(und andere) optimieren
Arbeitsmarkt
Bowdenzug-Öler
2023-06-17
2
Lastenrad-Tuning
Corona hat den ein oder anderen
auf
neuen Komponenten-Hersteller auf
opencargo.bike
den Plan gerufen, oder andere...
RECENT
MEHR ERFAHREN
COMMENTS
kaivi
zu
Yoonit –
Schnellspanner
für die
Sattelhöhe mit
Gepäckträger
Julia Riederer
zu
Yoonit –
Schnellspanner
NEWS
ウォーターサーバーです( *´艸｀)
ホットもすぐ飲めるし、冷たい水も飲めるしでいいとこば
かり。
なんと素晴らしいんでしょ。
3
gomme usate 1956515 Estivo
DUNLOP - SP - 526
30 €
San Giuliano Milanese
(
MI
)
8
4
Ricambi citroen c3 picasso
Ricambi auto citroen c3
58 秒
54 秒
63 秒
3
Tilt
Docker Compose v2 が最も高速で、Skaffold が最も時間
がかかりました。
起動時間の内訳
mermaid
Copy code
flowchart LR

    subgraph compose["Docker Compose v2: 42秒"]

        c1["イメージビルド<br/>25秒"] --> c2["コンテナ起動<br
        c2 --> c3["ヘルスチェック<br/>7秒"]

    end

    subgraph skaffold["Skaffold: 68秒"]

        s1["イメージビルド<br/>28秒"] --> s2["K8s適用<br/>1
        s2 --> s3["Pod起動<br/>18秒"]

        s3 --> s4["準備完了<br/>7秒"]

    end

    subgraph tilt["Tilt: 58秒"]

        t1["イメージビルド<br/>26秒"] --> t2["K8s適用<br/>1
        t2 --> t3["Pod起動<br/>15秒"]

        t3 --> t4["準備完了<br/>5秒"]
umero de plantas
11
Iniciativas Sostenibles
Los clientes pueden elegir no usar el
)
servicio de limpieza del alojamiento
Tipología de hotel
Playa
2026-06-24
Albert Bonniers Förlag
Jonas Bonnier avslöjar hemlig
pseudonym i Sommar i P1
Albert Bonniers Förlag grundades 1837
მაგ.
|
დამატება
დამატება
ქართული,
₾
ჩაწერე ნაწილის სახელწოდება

__________________________________________________

Retype every line of the material exactly.

(und andere) optimieren
Arbeitsmarkt
Bowdenzug-Öler
2023-06-17
2
Lastenrad-Tuning
Corona hat den ein oder anderen
auf
neuen Komponenten-Hersteller auf
opencargo.bike
den Plan gerufen, oder andere...
RECENT
MEHR ERFAHREN
COMMENTS
kaivi
zu
Yoonit –
Schnellspanner
für die
Sattelhöhe mit
Gepäckträger
Julia Riederer
zu
Yoonit –
Schnellspanner
NEWS
ウォーターサーバーです( *´艸｀)
ホットもすぐ飲めるし、冷たい水も飲めるしでいいとこば
かり。
なんと素晴らしいんでしょ。
3
gomme usate 1956515 Estivo
DUNLOP - SP - 526
30 €
San Giuliano Milanese
(
MI
)
8
4
Ricambi citroen c3 picasso
Ricambi auto citroen c3
58 秒
54 秒
63 秒
3
Tilt
Docker Compose v2 が最も高速で、Skaffold が最も時間
がかかりました。
起動時間の内訳
mermaid
Copy code
flowchart LR

    subgraph compose["Docker Compose v2: 42秒"]

        c1["イメージビルド<br/>25秒"] --> c2["コンテナ起動<br
        c2 --> c3["ヘルスチェック<br/>7秒"]

    end

    subgraph skaffold["Skaffold: 68秒"]

        s1["イメージビルド<br/>28秒"] --> s2["K8s適用<br/>1
        s2 --> s3["Pod起動<br/>18秒"]

        s3 --> s4["準備完了<br/>7秒"]

    end

    subgraph tilt["Tilt: 58秒"]

        t1["イメージビルド<br/>26秒"] --> t2["K8s適用<br/>1
        t2 --> t3["Pod起動<br/>15秒"]

        t3 --> t4["準備完了<br/>5秒"]
umero de plantas
11
Iniciativas Sostenibles
Los clientes pueden elegir no usar el
)
servicio de limpieza del alojamiento
Tipología de hotel
Playa
2026-06-24
Albert Bonniers Förlag
Jonas Bonnier avslöjar hemlig
pseudonym i Sommar i P1
Albert Bonniers Förlag grundades 1837
მაგ.
|
დამატება
დამატება
ქართული,
₾
ჩაწერე ნაწილის სახელწოდება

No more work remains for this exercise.